> DIRECTION A:
In the Access performance post, how much slower than a typical office network is a high speed internet connection said to be?

____ QUOTED TEXT

The same concepts should be applied to Access applications. A design that asks for what to work on and then launches a form bound to a table with a "where" clause will thus fix this issue.
So if you have a form (and even a sub form) that displays a customer invoice, you would FIRST ASK FOR the invoice number, and then simply launch that form using a where clause that restricts the form to the ONE invoice!
Keep in mind that you can STILL use that invoice form bound to a table of 1 million rows and ONLY THE ONE record will be pulled down the network connection *if one used the where clause.
So a typical internet connection has adequate speed to run a browser, and also has MORE than adequate bandwidth speed to pull down a few records. Access often gets a bad rap for poor performance, but that is ONLY DUE to Access developers IGNORING the obvious advice that downloading tons of things that you don’t yet need into a form will run slow.
So web based applications, or even desktop applications written in vb.net perform well with SQL Azure running in the cloud over that MUCH slower internet connection because those applications don’t launch forms bound to large datasets WITHOUT FIRST simply allowing the user to request what they need to see and view.
As for Access and using SharePoint? That setup can be VERY fast, and in fact MUCH faster than SQL Azure, MySQL or any traditional database system because when you using SharePoint tables and Access, then Access automatic syncs a copy of the data local. This setup means your application will continue to run WITHOUT ANY internet connection. The instant the connection is restored, then the data sync can resume.
This means that if you have a table with 15,000 rows and run a report on that data the report can run and launch in an instant with SharePoint back end since a local copy of the data exists in the front end at ALL TIMES! So this setup is VERY well suited an off line mode or in cases that you have a poor and slow internet connections since you as noted always have local copy of the data – only when a record is changed does a sync occur, and that sync can occur independent of Access. So you change one record – and it starts syncing with SharePoint.
However for larger data sets that have to be updated, then SQL server is far better since you can execute a sql update on 10,000 rows and ZERO network traffic and transfer of data need occur to update those 10,000 rows when using SQL server (a pass through query) and when using SharePoint, the 10,000 rows WILL transfer over the network since the local copy requires the rows to be updated. So that massive advantage of using SharePoint for the database backend does not exist for applications that have to update lots of rows or do lots of row update types of data processing.
So the key concepts and take away here:
The high speed internet connection you have is often 10-200 times slower than your typical cheap office (local) network. So that means a 2 second operation will now take 10-200 times longer.
The Access application needs to be optimized to avoid things like loading too many records into a form. So building search forms etc. That FIRST ASK the user what they need to work on is a basic and simple requirement for all good developers and that includes Access developers.

________
____ GIVEN RECORDS

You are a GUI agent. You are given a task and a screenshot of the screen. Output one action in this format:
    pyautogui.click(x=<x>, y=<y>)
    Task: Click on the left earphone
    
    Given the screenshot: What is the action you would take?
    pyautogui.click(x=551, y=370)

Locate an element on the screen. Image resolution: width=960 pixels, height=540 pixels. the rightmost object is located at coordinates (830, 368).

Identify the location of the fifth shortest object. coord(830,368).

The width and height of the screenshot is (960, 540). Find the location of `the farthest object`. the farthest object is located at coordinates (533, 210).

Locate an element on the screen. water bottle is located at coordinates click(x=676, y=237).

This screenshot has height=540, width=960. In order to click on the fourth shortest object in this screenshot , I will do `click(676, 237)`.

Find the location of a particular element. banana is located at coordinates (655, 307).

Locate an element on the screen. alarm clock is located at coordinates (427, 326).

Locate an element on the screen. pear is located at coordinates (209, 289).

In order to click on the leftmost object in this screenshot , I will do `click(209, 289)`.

________

> DIRECTION B:
Copy the rows word for word, starting at the line containing "Locate an element on the screen. alarm" and running through the end of the rows.

> CORRECT OUTPUT A:
Often 10-200 times slower.

> CORRECT OUTPUT B:
Locate an element on the screen. alarm clock is located at coordinates (427, 326).

Locate an element on the screen. pear is located at coordinates (209, 289).

In order to click on the leftmost object in this screenshot , I will do `click(209, 289)`.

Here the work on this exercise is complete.